Only a court can grant a divorce. A court can also decide issues of custody and parenting time, alimony and child support, the distribution of property, as well as other claims incident to the dissolution of a marriage. However, a court need not decide these issues as the parties themselves have the power to resolve them–and in the vast majority of cases, they do. Often the parties are able to settle their financial and custodial issues whether with or without the assistance of counsel, during the course of an ongoing litigation process. However, in recent years there has been a growing acceptance of dispute resolution methods, whether as an alternative to conventional litigation or as a compliment with respect thereto, to assist parties to resolve their marital issues. Indeed in 2006, Court Rule 5:4-2 was amended so as to require litigants to acknowledge their having been informed of the availability of these alternative and/or complimentary dispute resolution methods, including mediation and arbitration, when they file their initial pleadings. This reflected a commitment by this state’s Supreme Court encouraging use of these alternatives. Then in 2015 R.5:4-2(h) was amended once more to expressly include specific reference to the “collaborative law” process consistent with The New Jersey Family Collaborative Law Act (N.J.S.A 2A:23D-1 through 18) enacted in 2014 as an additional alternative method to conventional litigation.
While I have written blog posts addressing topics pertaining to mediation and arbitration, I admittedly had not given much thought to this process called “Collaborative Law” until it was a topic discussed at a recent seminar I attended. Although statutorily recognized and referenced in the court rules, family collaborative law by its nature can only occur outside of the litigation process. Hence, the family collaborative law process is distinct from other dispute resolution mechanisms because the parties must expressly agree and intend to resolve their disputes without litigation.
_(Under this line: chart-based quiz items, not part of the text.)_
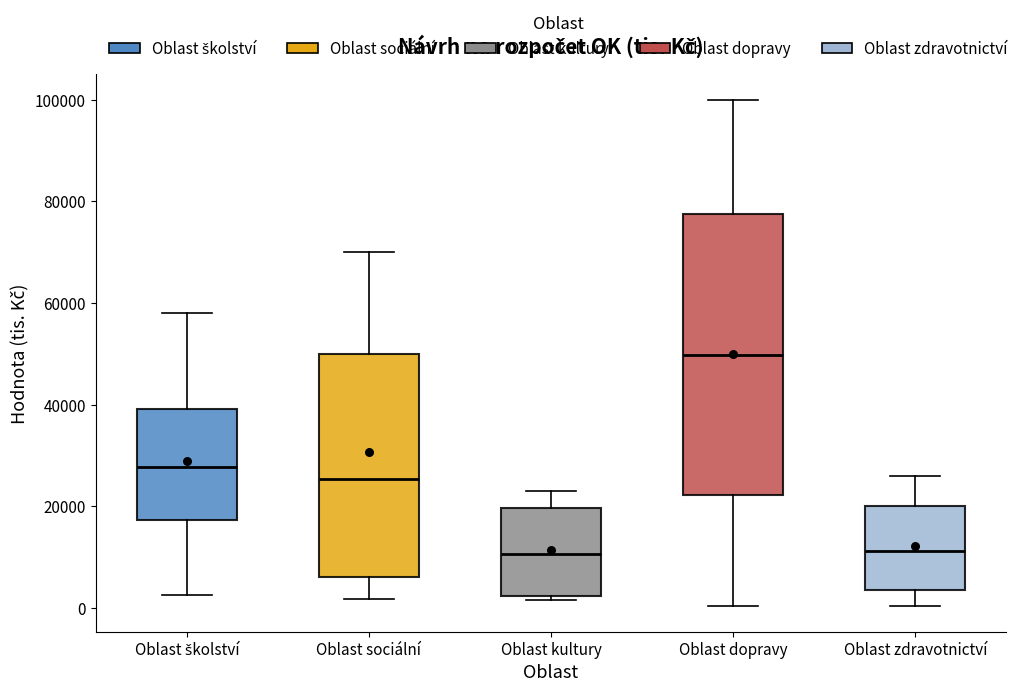

Reading left to right, transcribe this box plot: for each box, give where its median line is, the range the box spans, and where its two whiskers end, as read against the y-axis. The values are not printed on the chart, so give them approximately, as read against the axis.

Oblast školství: median 28000, box 18000 to 40000, whiskers 2000 to 58000
Oblast sociální: median 26000, box 6000 to 50000, whiskers 2000 to 70000
Oblast kultury: median 10000, box 2000 to 20000, whiskers 2000 (just below the box's lower edge) to 24000
Oblast dopravy: median 50000, box 22000 to 78000, whiskers 0 to 100000
Oblast zdravotnictví: median 12000, box 4000 to 20000, whiskers 0 to 26000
Instead, each party, represented by his or her own collaborative law attorney, meet together with the other party to the dispute, that party’s collaborative law attorney, and as needed one or more non-party participants who are not attorneys but are professionals in their fields such as certified financial planners, certified public accountants, licensed clinical social workers, psychiatrists, psychologists, licensed professional counselors and marriage and family therapists. All participants must understand and agree that the process will terminate if either party commences a court proceeding related to the subject matter to be addressed through the family collaborative process other than to seek incorporation of a settlement agreement reached into a final judgment. Participation in the family collaborative law process can only be by way of an agreement voluntarily entered into, and communications made during the process are deemed confidential and privileged from disclosure.
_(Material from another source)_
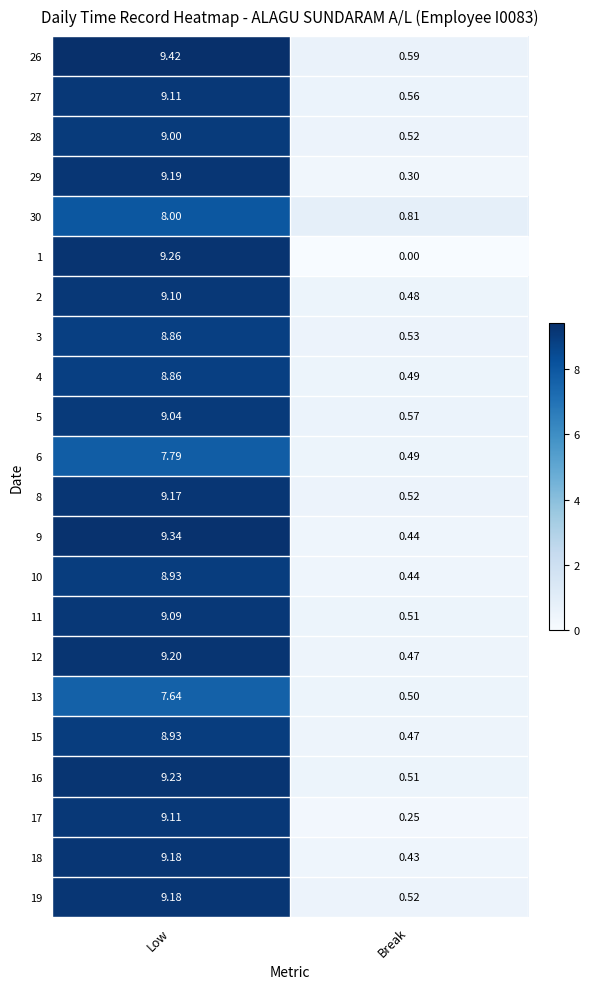

Where is 27 nearest to the value 4?

Break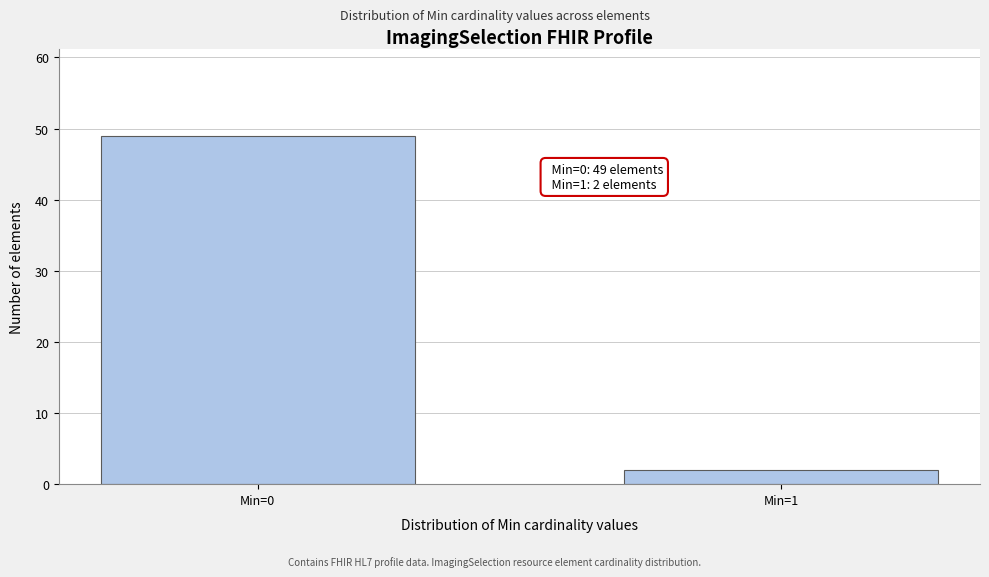

Reading right to left, transcribe all the data shown in this chart.

Min=1=2	Min=0=49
Proponents of the family collaborative law process tout its emotional and financial benefits as opposed to traditional court litigation. They note that traditional litigation by its very nature lends itself to an adversarial approach in which parties generally devolve into warring camps where they fight out disputed issues either amongst each other or through the courts, fueling feelings of anger, hostility and mistrust. On the other hand, proponents claim that the collaborative law process is designed to foster communication, cooperation and trust with the goal of working towards a mutually created resolution of the parties’ marital issues. While each party’s lawyer provides them advice and advocates their positions, they do so collaboratively with the goal of reaching a settlement of the matter. “Divorce Coaches” maybe enlisted to assist the parties in dealing with the emotional issues inherent in these types of cases and to foster effective communication with each other. While asserting that traditional litigation is controlled by time frames and guidelines established by court rules or the judge, its proponents claim that in collaborative law it is the parties who control the process and time needed to come to a resolution. Proponents contend that traditional litigation involves a costly and time consuming discovery process for the exchange of information while in collaborative law the parties must commit themselves to transparency and cooperation in exchanging information deemed necessary by the participants to the process. Proponents also note that the confidentiality of the collaborative law process lends itself to facilitate a more free, frank and open line of communication which not only fosters settlement, but improves relationships going forward for the benefit of the entire family post-divorce.